Europe's new banking plan gets cool German response
The European Commission unveiled sweeping plans for the European Central Bank to supervise all euro zone banks on Wednesday, though Germany immediately raised objections that the proposals risked overstretching the ECB.
European Commission President Jose Manuel Barroso set out the proposals in a speech to the European Parliament, telling its members that giving the ECB responsibility for monitoring banks would be the first step towards creating a banking union for Europe.
The reforms, which need to be approved by the European Union's 27 member states, aim to break the link between struggling banks and heavily indebted governments, an interdependence that has exacerbated the debt crisis over the past three years.
By empowering the ECB to police all banks in the euro zone, the proposal hopes to break the vicious cycle and then lay the ground for deeper fiscal cooperation across the EU as the economic and monetary underpinnings of the union are strengthened.
"We need to move to common supervisory decisions, namely within the euro area," Barroso said in his speech, saying the ECB should take charge of all euro zone banks - by most estimates around 6,000 institutions.
Germany, which is keen to retain primary oversight for its regional savings and cooperative banks, had already questioned whether the ECB should spread itself so thinly and repeated its reservations immediately after Barroso's speech.
Both Chancellor Angela Merkel and Finance Minister Wolfgang Schaeuble said the ECB would be more effective in its oversight if it had responsibility only for the largest, systemically important banks in the euro zone, which number about 25-30.
"The quality and efficiency of the new supervisor must be the focus. Purely on practical terms it seems impossible for the ECB to monitor 6,000 banks appropriately," Schaeuble said in a statement.
Establishing a common framework for dealing with problem banks would mark a departure from the previously haphazard approach taken by the euro zone's 17 members that has frustrated investors and helped drive up borrowing costs for weaker states.
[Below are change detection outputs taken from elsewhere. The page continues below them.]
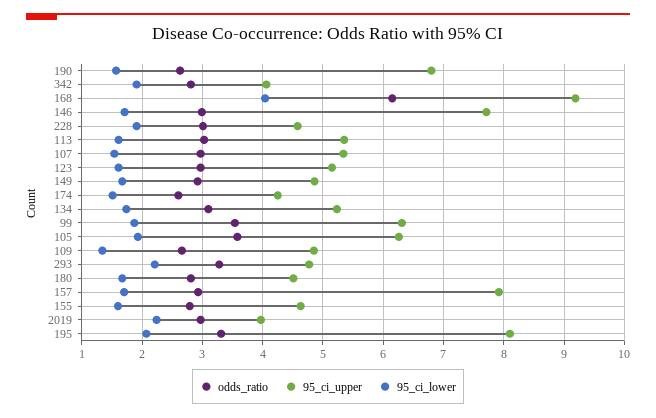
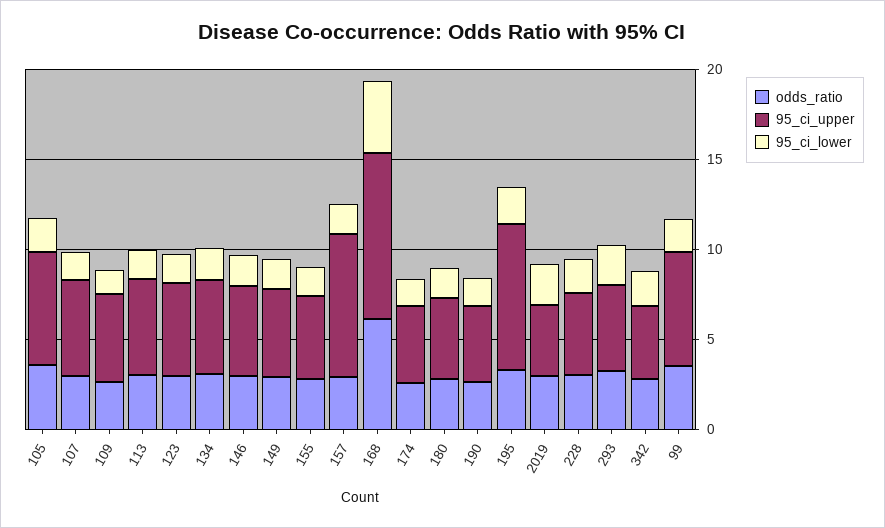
  {
    "odds_ratio": {
      "190": 2.6,
      "342": 2.8,
      "168": 6.2,
      "146": 3,
      "228": 3,
      "113": 3,
      "107": 3,
      "123": 3,
      "149": 2.9,
      "174": 2.6,
      "134": 3.1,
      "99": 3.5,
      "105": 3.6,
      "109": 2.7,
      "293": 3.3,
      "180": 2.8,
      "157": 2.9,
      "155": 2.8,
      "2019": 3,
      "195": 3.3
    },
    "95_ci_upper": {
-     "190": 6.8,
+     "190": 4,
      "342": 4.1,
      "168": 9.2,
-     "146": 7.7,
+     "146": 5,
      "228": 4.6,
      "113": 5.4,
      "107": 5.3,
      "123": 5.2,
      "149": 4.9,
      "174": 4.3,
      "134": 5.2,
      "99": 6.3,
      "105": 6.3,
      "109": 4.9,
      "293": 4.8,
      "180": 4.5,
      "157": 7.9,
      "155": 4.6,
      "2019": 4,
      "195": 8.1
    },
    "95_ci_lower": {
      "190": 1.6,
      "342": 1.9,
      "168": 4,
      "146": 1.7,
      "228": 1.9,
      "113": 1.6,
      "107": 1.5,
      "123": 1.6,
      "149": 1.7,
      "174": 1.5,
      "134": 1.7,
      "99": 1.9,
      "105": 1.9,
      "109": 1.3,
      "293": 2.2,
      "180": 1.7,
      "157": 1.7,
      "155": 1.6,
      "2019": 2.2,
      "195": 2.1
    }
  }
For the plan to work, however, it will require countries to surrender a degree of sovereignty over banking supervision, which has long been a national responsibility. Both Germany and Britain have chafed at the surrender of oversight, for different reasons. Some eastern European states are also concerned.
OVERLAPPING OVERSIGHT
Given that day-to-day supervision of banks would remain the task of national regulators, some officials suspect that Berlin's real concern is that a banking union would see it paying the costs of propping up lenders in weak countries.
Georg Fahrenschon, the President of the influential German Savings Banks Association, said domestic savers could be hurt by the Brussels blueprint.
"At its core, the proposal means that what is saved for the security of savings and cooperative bank customers could be used in the event of problems at European banks," he said. "The level of protection of German savers would be reduced."
Investors are following developments closely, as handing powers of supervision to the ECB unlocks the possibility of direct aid to banks in Spain, for example, from the euro zone's permanent rescue scheme, the European Stability Mechanism, which was given the go-ahead by Germany's Constitutional Court earlier on Wednesday.
The Spanish government, which has already been offered up to 100 billion euros ($128 billion) in European aid to rescue its most troubled lenders, welcomed the proposal on Wednesday.
Disagreement would delay the introduction of the new regime beyond the target set by euro zone leaders of the beginning of next year.
A banking union foresees three steps: the ECB getting the power to monitor all euro zone banks and others in the wider EU that agree to the oversight; the establishment of a fund to close troubled banks; and a fully fledged scheme to protect citizens' deposits across the euro zone.
IN OR OUT
The ECB welcomed Wednesday's proposal, saying it laid the foundation of a financial market union to ensure financial stability in the euro zone.
Under the plan, the ECB would be at the head of the currently fragmented system of national regulators, with the power to police, penalize and even close banks.
It would also gain powers to monitor banks' liquidity and demand they hold more capital to protect themselves against future losses.
London is also apprehensive. Although Britain, which is outside the euro zone, will not join the scheme, many international banks in London have operations in the euro area that will be affected by the ECB's new supervisory reach.
London is also worried that the ECB, emboldened by its new powers, will demand regulation that could undermine the city's position as Europe's de facto financial capital. Similar concerns are shared by countries such as Sweden.
"We've said that a banking union for the euro area must also respect the integrity of the single market for the whole of the European Union," said a spokesman for the British Treasury. "We'll ensure the agreement on it does that."
Underscoring the sensitivity of this issue and its potential to upset the new banking framework, the European Commission suggested a special voting mechanism among all EU regulators as a counterbalance to the power of those in the euro zone.
"We absolutely want to avoid the feeling that what we are doing means that the ins and the outs should be confronted with different interests or different agendas," said one EU official.